Although the education system in Turkmenistan retains the centralized structural framework of the Soviet system, significant modifications are underway, partly as a response to national redefinition, but mainly as a result of the government's attempts to produce a highly skilled workforce to promote Turkmenistan's participation in international commercial activities. Reforms also include cultural goals such as the writing of a new history of Turkmenistan; the training of multilingual cadres able to function in Turkmen, English, and Russian; and the implementation of alphabet reform in schools.
Turkmenistan's educational establishment is funded and administered by the state. The Ministry of Education is responsible for secondary education and oversees about 1,800 schools offering some or all of the secondary grades. Of that number, 43.5 percent are operated on one shift and 56.5 percent on two shifts (primarily in cities). Secondary schools have 66,192 teachers who serve 831,000 students. Thirty-six secondary schools specialize in topics relevant to their ministerial affiliation. The primary and secondary systems are being restructured according to Western models, including shorter curricula, more vocational training, and human resource development.
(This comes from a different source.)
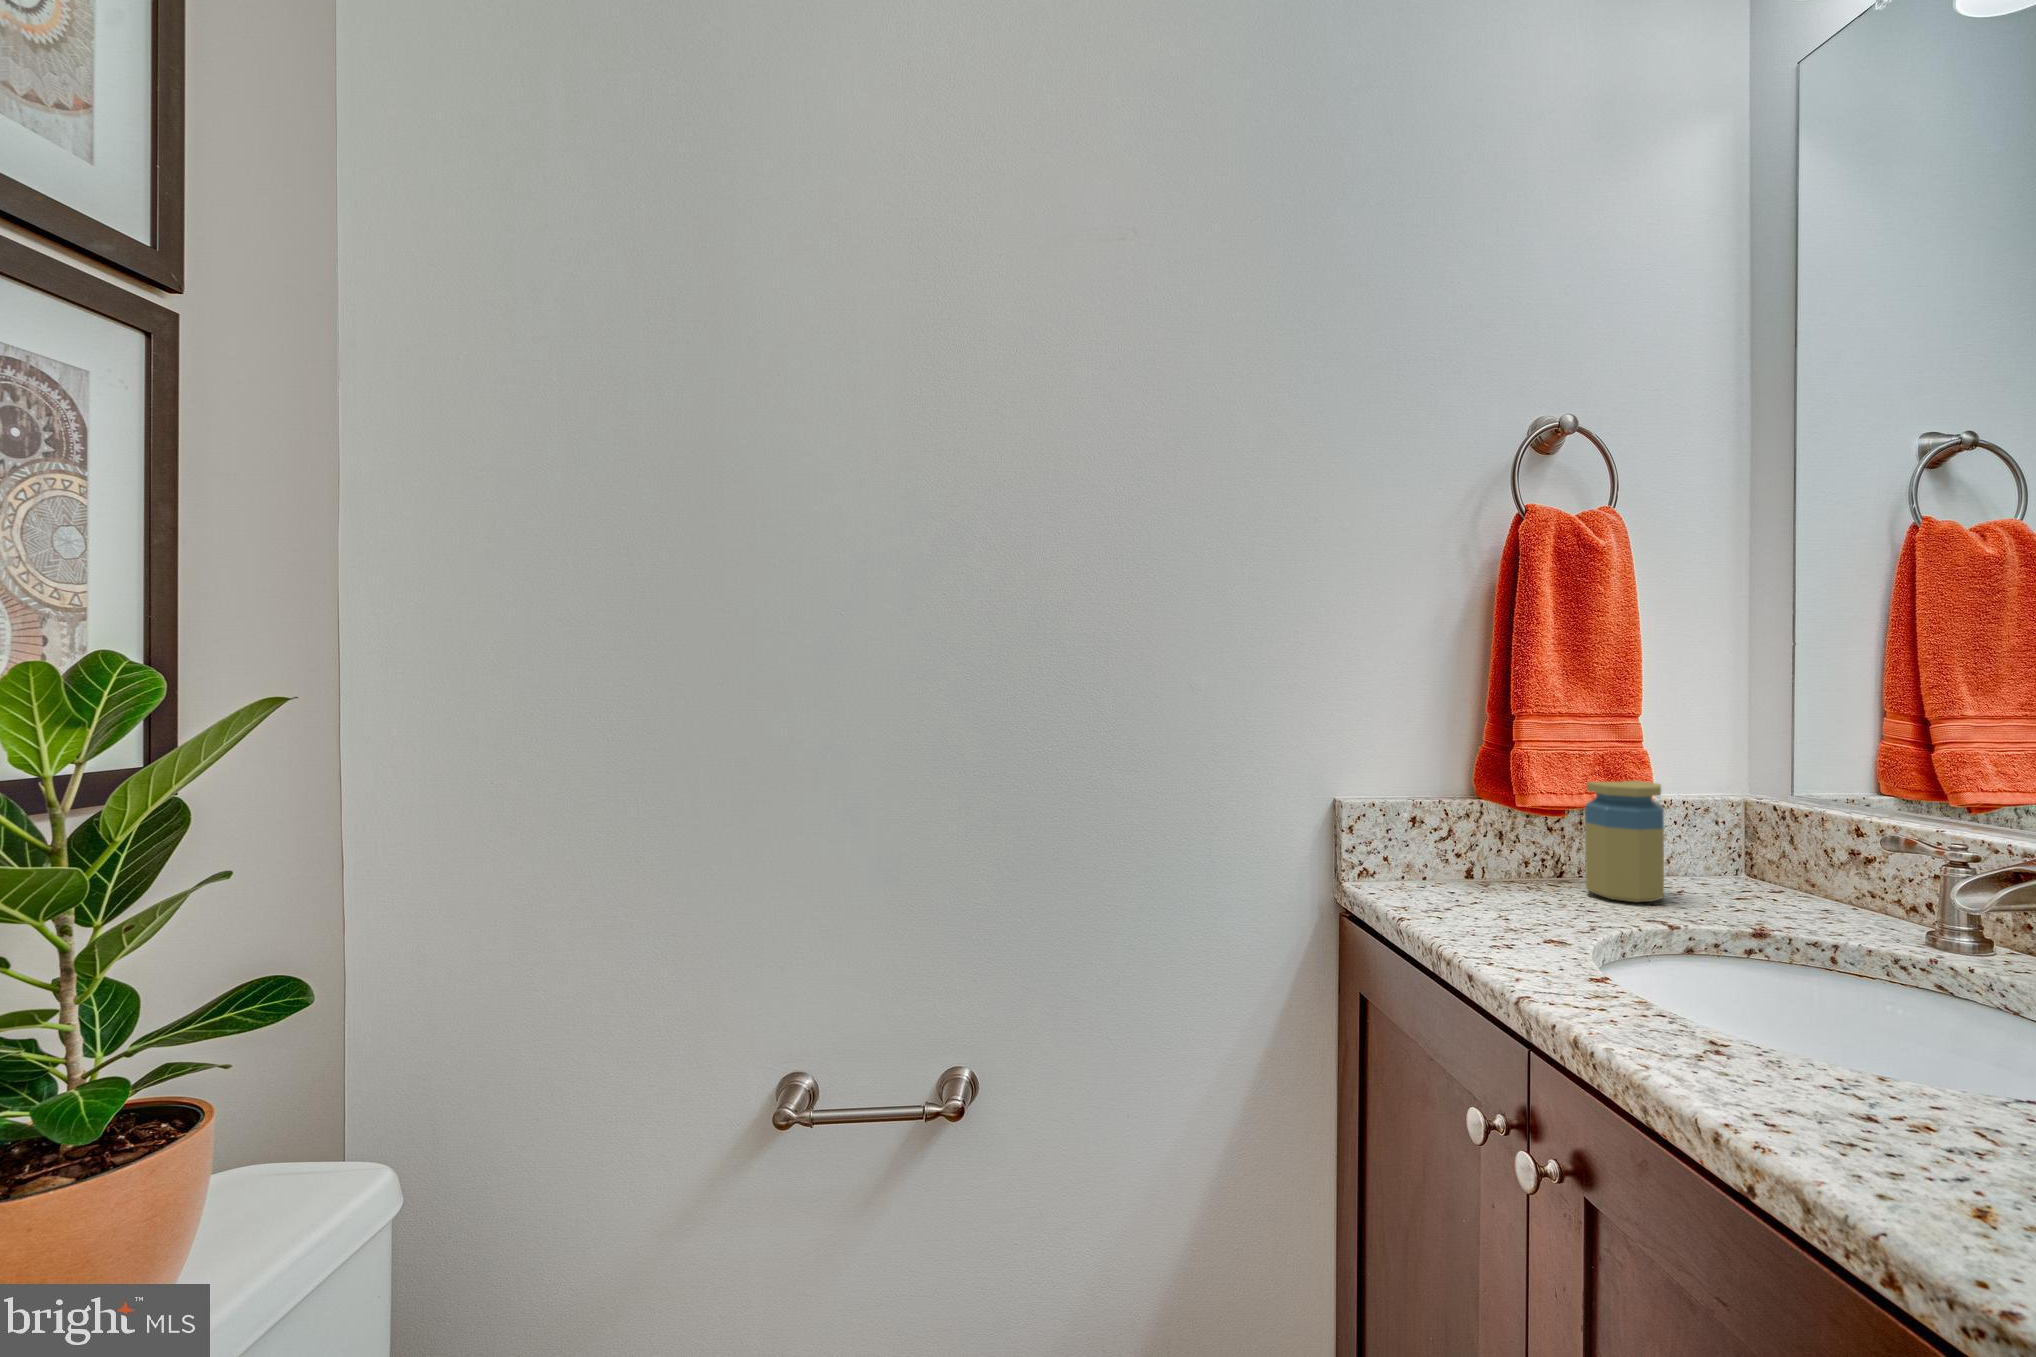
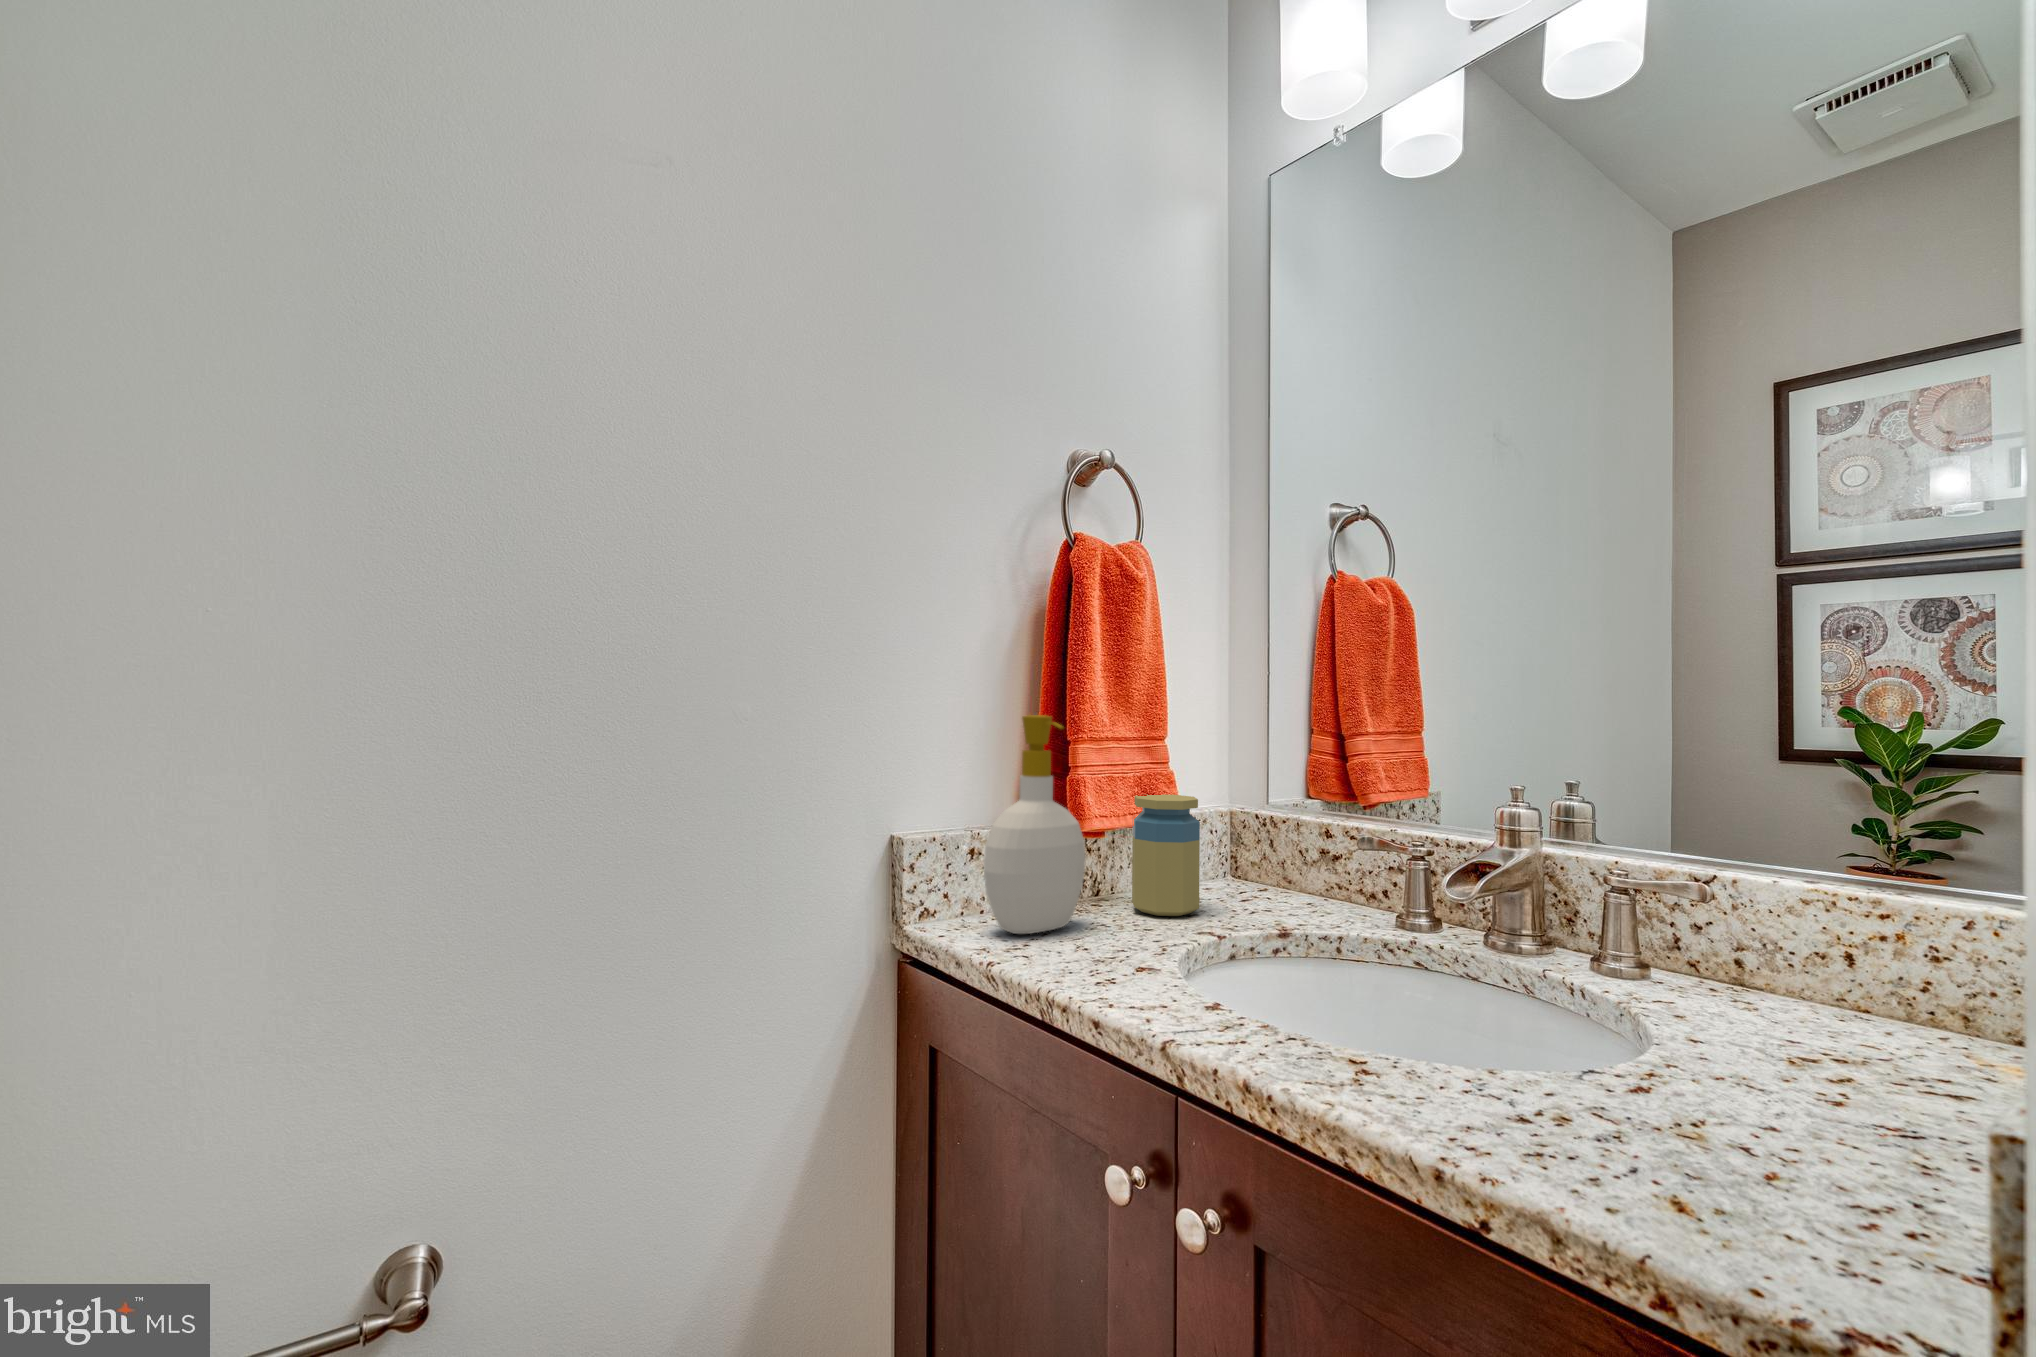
soap bottle: none [1410,704,1520,899] -> present [984,715,1085,934]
Instruction in 77 percent of primary and general schools is in Turkmen; although, the 16 percent of schools that use Russian as their primary language generally are regarded as providing a better education. Some schools also instruct in the languages of the nation's Uzbek and Kazak minorities. Especially since the adoption of Turkmen as the "state language" and English as the "second state language," the study of these two languages has gained importance in the curriculum, and adults feel pressure to learn Turkmen in special courses offered at schools or at their workplaces.
The percentage of women within the total workforce of Turkmenistan was 41.7 in 1989, reflecting a near constant since 1970 (39.5). The percentage of women within the total number of specialists in the work force who have completed middle and upper special education rose from 44.0 in 1970 to 49.4 in 1989. Workers under thirty years of age who have completed a secondary general education accounted for 66.4 percent of Turkmenistan's work force in 1989; those with middle specialized education, 16.0 percent; those with an incomplete higher education, 1.6 percent; and those with a complete higher education, 8.7 percent. Plans call for the Ministry of Labor to be replaced by a State Corporation for Specialist Training, with the bulk of the ministry's non-training functions to shift to the Ministry of Economy, Finance, and Banking.